## To do
A full and exact copy of the listing that follows is needed.

## Data in this exercise
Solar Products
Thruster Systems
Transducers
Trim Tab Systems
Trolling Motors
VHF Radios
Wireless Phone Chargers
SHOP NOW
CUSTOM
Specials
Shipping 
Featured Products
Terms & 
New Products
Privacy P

## Output for this exercise
Solar Products
Thruster Systems
Transducers
Trim Tab Systems
Trolling Motors
VHF Radios
Wireless Phone Chargers
SHOP NOW
CUSTOM
Specials
Shipping 
Featured Products
Terms & 
New Products
Privacy P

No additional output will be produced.